Although the children were well cared for and busy and most seemed content, Taplow could never be home for them. In the early days there were very few drugs available for children. Aspirin and corticosteroids were the only dugs regularly used, and the two major side effects of steroids, growth suppression and osteoporotic fracture, were permanent. A common cause of admission was to gradually reduce the dose of steroid the child was taking and it took months to gradually lower the dose to a minimum. In the early 1970s the non-steroidal anti-inflammatories such as indomethacin, naproxen and ibuprofen became available, but it wasn’t until the Disease Modifying Drug, methotrexate, was introduced in the 1980s that true suppression of the disease was established. Some children in the wards required surgery and in the 1960s the orthopaedic surgeon George Arden began to replace severely damaged hip joints in children under sixteen who had become wheelchair bound. He was succeeded by Malcolm Swann who performed knee and ankle replacements when necessary.  In the 1970s surgery on the hand, wrist and small hand joint replacements was introduced by the plastic surgeon Stewart Harrison and continued by David Evans.  Regular eye checks were performed to detect the silent eye inflammation, uveitis, by the opthalmologist Jack Kanski, a small number of children requiring surgery to maintain vision.

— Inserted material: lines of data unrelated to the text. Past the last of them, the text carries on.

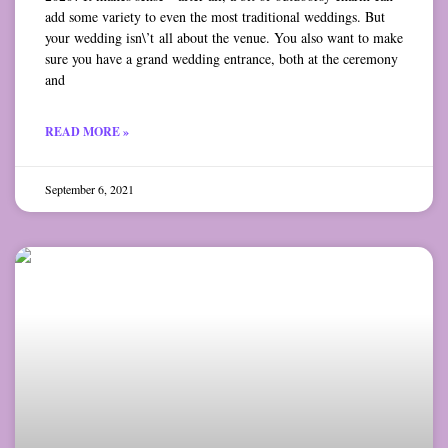
add some variety to even the most traditional weddings. But
your wedding isn\’t all about the venue. You also want to make
sure you have a grand wedding entrance, both at the ceremony
and
READ MORE »
September 6, 2021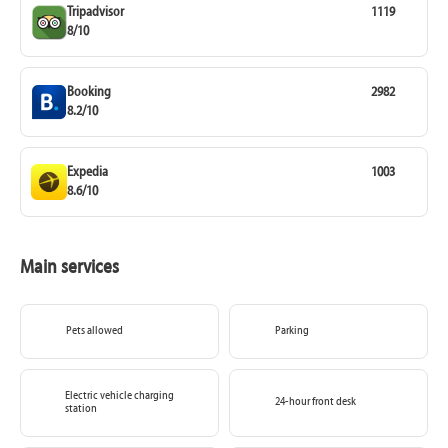
Tripadvisor
1119
8/10
Booking
2982
8.2/10
Expedia
1003
8.6/10
Main services
Pets allowed
Parking
Electric vehicle charging
24-hour front desk
station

Despite all the difficulties and pain the children endured and the fact that a large minority had some significant disability in later life, the majority  reached an educational standard higher than the national average,  earned a living in a job which satisfied them, and many married, had families, and most enjoyed a fulfilling social life.

As Taplow closed in 1985 and Methotrexate was being introduced a new transforming era began. The emphasis of treatment shifted from the physical - physiotherapy and hydrotherapy, splinting and surgery - to a drug based regimen. The disease is now very well controlled in the majority and children are growing normally, free from deformity and functioning well.